How Wim met Michael

Very seldom Wim recieved visitors from the outside world. There was John Scofield, an associate editor of the National Geographic Magazine, and also Heinrich Harrer, a climber and mountaineer who was the author of the biographical book „Seven years in Tibet“ that was later adapted into a movie. Somewhat later Wim received the visit of Michael Rockefeller, the son of Nelson Rockefeller, the politician who became the 41st vice-president of the United States of America in the 70´s.

Michael was in his early twenties when he visited the area for the first time. After returning home with the Peabody expedition, he returned to New Guinea to study the Asmat and collect etnographic pieces. The artifacts would be then exhibited in the Museum of Primitive Art, a privately supported institution that was founded in New York by his father, in 1954.

Michael wanted to explore all rivers and waterways of the Asmat region as he intended to visit as many villages as possible. This endeavor was without a doubt a difficult task, especially since he did not have an adequate vessel to set it all forth. Eventually, Wim was confronted with the idea of selling his own catamaran to Michael as he insisted with growing interest. Although being hesitant about closing the deal, Wim finally accepted the offer.

"I gave him the best possible advice on how to maneuver the vessel in these vast and unpredictable rivers, but especially at sea where the conditions can be totally different"

The local government never permitted visitors to enter this specific area of New Guinea, however they made an exception in this case. The only condition that must be met was to take a Dutch public officer with him. Strange enough since this officer was not really familiar with the inland regions of New Guinea and less with the interior of the Asmat.

Dataset entries
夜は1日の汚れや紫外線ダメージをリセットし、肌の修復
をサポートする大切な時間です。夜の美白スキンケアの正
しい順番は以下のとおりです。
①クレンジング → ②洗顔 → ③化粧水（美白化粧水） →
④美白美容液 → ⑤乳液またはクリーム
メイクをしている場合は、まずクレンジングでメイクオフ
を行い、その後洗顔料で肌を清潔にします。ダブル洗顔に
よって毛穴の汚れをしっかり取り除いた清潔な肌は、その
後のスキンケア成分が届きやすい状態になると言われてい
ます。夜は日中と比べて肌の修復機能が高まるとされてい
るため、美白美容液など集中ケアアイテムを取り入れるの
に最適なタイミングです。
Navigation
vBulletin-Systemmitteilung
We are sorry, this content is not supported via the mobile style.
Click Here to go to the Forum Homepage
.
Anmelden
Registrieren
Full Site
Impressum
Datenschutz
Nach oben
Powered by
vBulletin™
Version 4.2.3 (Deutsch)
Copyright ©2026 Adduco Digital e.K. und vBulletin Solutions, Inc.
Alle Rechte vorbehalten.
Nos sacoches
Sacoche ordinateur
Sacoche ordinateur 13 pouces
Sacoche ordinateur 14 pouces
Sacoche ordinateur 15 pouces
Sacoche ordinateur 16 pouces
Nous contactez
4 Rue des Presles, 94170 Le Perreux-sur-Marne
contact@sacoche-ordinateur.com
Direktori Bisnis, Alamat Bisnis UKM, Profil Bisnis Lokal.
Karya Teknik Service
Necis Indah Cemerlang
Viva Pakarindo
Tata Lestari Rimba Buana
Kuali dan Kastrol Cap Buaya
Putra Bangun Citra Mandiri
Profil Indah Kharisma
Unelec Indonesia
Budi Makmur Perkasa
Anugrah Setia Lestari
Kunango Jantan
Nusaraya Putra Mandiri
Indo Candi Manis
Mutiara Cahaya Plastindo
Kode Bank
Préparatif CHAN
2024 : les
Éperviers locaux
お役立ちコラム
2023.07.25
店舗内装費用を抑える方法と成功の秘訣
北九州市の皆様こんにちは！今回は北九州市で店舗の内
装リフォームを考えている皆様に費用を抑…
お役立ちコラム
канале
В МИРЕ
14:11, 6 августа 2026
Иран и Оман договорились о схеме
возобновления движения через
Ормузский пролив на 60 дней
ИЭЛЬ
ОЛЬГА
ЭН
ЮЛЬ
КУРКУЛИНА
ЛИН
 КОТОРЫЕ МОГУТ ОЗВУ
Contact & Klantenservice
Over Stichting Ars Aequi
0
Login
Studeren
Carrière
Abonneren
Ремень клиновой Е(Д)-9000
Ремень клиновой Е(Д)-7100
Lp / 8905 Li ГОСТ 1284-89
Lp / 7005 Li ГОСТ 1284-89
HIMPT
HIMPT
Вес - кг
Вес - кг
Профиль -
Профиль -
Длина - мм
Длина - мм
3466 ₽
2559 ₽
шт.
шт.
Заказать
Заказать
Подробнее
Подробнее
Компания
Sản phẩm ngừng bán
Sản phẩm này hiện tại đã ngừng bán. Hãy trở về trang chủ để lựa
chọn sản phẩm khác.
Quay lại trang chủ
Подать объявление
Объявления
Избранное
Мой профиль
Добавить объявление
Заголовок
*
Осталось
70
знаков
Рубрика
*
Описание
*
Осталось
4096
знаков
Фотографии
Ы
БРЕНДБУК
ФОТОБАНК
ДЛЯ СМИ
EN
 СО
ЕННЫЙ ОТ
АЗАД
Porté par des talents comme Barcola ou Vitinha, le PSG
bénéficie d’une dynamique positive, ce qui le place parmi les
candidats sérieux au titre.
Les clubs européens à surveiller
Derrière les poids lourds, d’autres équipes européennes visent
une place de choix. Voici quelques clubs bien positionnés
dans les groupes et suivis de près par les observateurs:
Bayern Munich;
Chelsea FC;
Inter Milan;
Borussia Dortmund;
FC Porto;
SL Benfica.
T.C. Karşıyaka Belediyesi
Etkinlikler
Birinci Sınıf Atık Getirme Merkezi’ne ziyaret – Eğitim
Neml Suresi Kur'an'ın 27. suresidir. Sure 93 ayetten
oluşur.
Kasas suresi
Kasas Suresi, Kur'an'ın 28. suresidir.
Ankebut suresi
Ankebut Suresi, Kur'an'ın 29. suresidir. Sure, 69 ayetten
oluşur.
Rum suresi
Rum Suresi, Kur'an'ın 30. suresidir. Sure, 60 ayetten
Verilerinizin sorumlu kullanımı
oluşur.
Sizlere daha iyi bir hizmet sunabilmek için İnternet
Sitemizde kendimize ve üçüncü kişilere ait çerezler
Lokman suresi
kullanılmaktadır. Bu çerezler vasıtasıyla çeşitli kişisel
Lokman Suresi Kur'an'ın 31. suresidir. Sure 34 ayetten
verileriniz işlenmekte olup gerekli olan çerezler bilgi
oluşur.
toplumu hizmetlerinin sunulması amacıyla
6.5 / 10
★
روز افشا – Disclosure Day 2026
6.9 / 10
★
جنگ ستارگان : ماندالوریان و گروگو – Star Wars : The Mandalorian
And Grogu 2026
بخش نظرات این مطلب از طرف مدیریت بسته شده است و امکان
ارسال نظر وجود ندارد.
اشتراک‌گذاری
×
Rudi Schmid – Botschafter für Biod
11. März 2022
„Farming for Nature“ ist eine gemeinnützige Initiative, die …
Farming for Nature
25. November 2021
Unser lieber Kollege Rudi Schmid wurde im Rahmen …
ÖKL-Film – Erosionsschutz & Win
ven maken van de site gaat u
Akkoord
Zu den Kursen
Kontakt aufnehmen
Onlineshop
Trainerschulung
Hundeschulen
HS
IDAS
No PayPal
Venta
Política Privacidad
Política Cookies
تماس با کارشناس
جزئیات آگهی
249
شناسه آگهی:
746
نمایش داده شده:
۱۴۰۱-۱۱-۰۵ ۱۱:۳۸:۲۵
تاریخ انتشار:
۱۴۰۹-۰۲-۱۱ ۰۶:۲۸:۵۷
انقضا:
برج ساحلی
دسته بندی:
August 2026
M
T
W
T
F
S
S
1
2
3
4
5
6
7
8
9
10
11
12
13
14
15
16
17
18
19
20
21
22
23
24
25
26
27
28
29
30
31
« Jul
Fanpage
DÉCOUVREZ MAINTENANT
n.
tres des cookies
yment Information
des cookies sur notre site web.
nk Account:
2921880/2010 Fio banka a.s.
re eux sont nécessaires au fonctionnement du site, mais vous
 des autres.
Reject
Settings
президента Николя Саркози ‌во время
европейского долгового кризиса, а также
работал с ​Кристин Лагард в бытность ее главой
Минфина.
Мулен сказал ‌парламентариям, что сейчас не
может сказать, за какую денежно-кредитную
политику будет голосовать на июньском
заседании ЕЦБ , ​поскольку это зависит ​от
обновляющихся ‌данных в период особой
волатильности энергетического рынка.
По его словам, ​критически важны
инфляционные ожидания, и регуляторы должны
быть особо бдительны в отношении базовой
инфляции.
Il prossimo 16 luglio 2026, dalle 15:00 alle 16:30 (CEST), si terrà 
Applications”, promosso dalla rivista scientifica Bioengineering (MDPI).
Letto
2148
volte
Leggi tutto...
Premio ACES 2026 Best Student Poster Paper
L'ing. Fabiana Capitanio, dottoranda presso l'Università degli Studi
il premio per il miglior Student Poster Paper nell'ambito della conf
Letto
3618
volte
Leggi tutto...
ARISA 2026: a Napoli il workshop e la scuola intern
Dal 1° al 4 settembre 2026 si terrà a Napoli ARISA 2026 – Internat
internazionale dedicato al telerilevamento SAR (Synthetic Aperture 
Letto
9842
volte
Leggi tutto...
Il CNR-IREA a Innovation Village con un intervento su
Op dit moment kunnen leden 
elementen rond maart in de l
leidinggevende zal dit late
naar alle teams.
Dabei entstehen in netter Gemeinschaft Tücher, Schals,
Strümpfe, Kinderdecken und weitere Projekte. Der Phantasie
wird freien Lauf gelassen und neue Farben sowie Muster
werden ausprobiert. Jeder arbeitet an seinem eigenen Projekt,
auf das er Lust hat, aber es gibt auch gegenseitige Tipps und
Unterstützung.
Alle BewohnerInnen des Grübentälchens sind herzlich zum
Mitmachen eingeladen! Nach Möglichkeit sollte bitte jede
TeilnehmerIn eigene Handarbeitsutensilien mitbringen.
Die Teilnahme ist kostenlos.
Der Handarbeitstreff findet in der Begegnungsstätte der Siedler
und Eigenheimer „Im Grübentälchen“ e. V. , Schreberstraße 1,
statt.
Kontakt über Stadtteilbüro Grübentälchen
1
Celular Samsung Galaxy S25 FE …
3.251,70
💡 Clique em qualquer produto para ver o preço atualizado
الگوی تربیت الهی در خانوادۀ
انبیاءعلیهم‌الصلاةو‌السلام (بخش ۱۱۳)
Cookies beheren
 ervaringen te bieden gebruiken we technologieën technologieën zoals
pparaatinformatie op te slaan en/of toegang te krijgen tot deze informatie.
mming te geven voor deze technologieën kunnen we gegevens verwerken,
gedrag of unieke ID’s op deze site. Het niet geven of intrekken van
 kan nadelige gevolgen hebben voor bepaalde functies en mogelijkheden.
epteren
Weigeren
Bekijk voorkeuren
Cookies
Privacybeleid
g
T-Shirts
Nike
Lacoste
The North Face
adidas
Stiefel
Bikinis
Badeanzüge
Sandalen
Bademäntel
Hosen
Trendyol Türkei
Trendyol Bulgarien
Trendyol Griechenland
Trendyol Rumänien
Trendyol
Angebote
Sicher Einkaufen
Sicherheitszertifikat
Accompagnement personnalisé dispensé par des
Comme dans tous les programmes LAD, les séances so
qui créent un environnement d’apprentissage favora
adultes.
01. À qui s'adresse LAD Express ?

* Directions
**a.** Please repeat the part of the Wim and Michael text that opens with the words containing "How Wim met" and closes with "in the 70´s.".
**b.** Using the Wim and Michael text, decide whether each statement agrees with it. Answer yes or no and quote the deciding words. (i) Michael Rockefeller was the son of Nelson Rockefeller. (ii) The Museum of Primitive Art was founded in Boston. (iii) Wim agreed to sell his catamaran without hesitation.

* Responses in order
**a.**
How Wim met Michael

Very seldom Wim recieved visitors from the outside world. There was John Scofield, an associate editor of the National Geographic Magazine, and also Heinrich Harrer, a climber and mountaineer who was the author of the biographical book „Seven years in Tibet“ that was later adapted into a movie. Somewhat later Wim received the visit of Michael Rockefeller, the son of Nelson Rockefeller, the politician who became the 41st vice-president of the United States of America in the 70´s.

**b.**
(i) Yes: "Michael Rockefeller, the son of Nelson Rockefeller"
(ii) No: "founded in New York by his father, in 1954"
(iii) No: "Although being hesitant about closing the deal, Wim finally accepted the offer."